I am very bad with it but I venture to suggest it means something like: Thank you for being with us (lit. for the company) and (come back to)watch a new programme issue again.


----------



## janina

That's what I thought. Thanks very much


----------



## DrWatson

*Kiitos seurasta ja nähdään ensi kerralla taas uusin liikkein. Hei hei.

*Because it's said in the end of a TV show, it could be translated as:
"Thank you for watching and we'll see you again next time with new moves/exercises. Bye bye."

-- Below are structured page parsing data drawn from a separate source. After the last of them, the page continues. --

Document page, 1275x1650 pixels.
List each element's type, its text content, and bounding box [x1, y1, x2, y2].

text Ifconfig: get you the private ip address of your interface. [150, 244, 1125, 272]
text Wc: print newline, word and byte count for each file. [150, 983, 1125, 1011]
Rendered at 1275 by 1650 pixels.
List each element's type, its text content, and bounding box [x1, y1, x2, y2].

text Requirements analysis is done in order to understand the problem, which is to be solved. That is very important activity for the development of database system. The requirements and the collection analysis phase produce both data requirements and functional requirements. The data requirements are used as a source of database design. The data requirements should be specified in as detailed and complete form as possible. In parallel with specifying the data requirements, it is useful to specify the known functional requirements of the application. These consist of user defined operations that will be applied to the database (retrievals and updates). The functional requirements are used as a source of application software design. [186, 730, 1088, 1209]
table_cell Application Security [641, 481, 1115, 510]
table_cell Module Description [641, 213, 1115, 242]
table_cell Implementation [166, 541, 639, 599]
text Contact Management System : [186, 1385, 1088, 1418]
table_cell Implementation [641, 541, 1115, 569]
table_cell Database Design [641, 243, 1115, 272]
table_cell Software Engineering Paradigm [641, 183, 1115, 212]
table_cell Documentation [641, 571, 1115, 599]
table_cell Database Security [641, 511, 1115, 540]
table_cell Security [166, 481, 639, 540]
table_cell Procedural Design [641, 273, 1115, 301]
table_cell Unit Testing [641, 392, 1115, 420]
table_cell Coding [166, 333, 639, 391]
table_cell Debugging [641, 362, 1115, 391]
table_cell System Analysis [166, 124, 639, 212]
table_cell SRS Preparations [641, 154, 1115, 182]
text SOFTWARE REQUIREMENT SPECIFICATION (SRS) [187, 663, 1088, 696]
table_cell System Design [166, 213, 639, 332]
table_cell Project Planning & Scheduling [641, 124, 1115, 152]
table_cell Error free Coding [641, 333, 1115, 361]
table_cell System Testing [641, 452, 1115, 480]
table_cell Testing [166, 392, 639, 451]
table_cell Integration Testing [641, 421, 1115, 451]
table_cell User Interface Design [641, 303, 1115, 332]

I'm guessing it's some kind of a gymnastic exercise or sport programme, thus the final utterance *uusin liikkein* (lit. with new moves). Setwale_Charm's translation was very good, and she correctly pointed out that *kiitos seurasta* is literally "thank you for the company".


----------



## janina

Thanks very much again. You've been both very helpful


----------



## Setwale_Charm

DrWatson said:


> *Kiitos seurasta ja nähdään ensi kerralla taas uusin liikkein. Hei hei.*
> 
> Because it's said in the end of a TV show, it could be translated as:
> "Thank you for watching and we'll see you again next time with new moves/exercises. Bye bye."
> 
> I'm guessing it's some kind of a gymnastic exercise or sport programme, thus the final utterance *uusin liikkein* (lit. with new moves). Setwale_Charm's translation was very good, and she correctly pointed out that *kiitos seurasta* is literally "thank you for the company".


 

 I can hardly believe my eyes!!! There hasn`t been anything good about my Finnish since Adam!!!


----------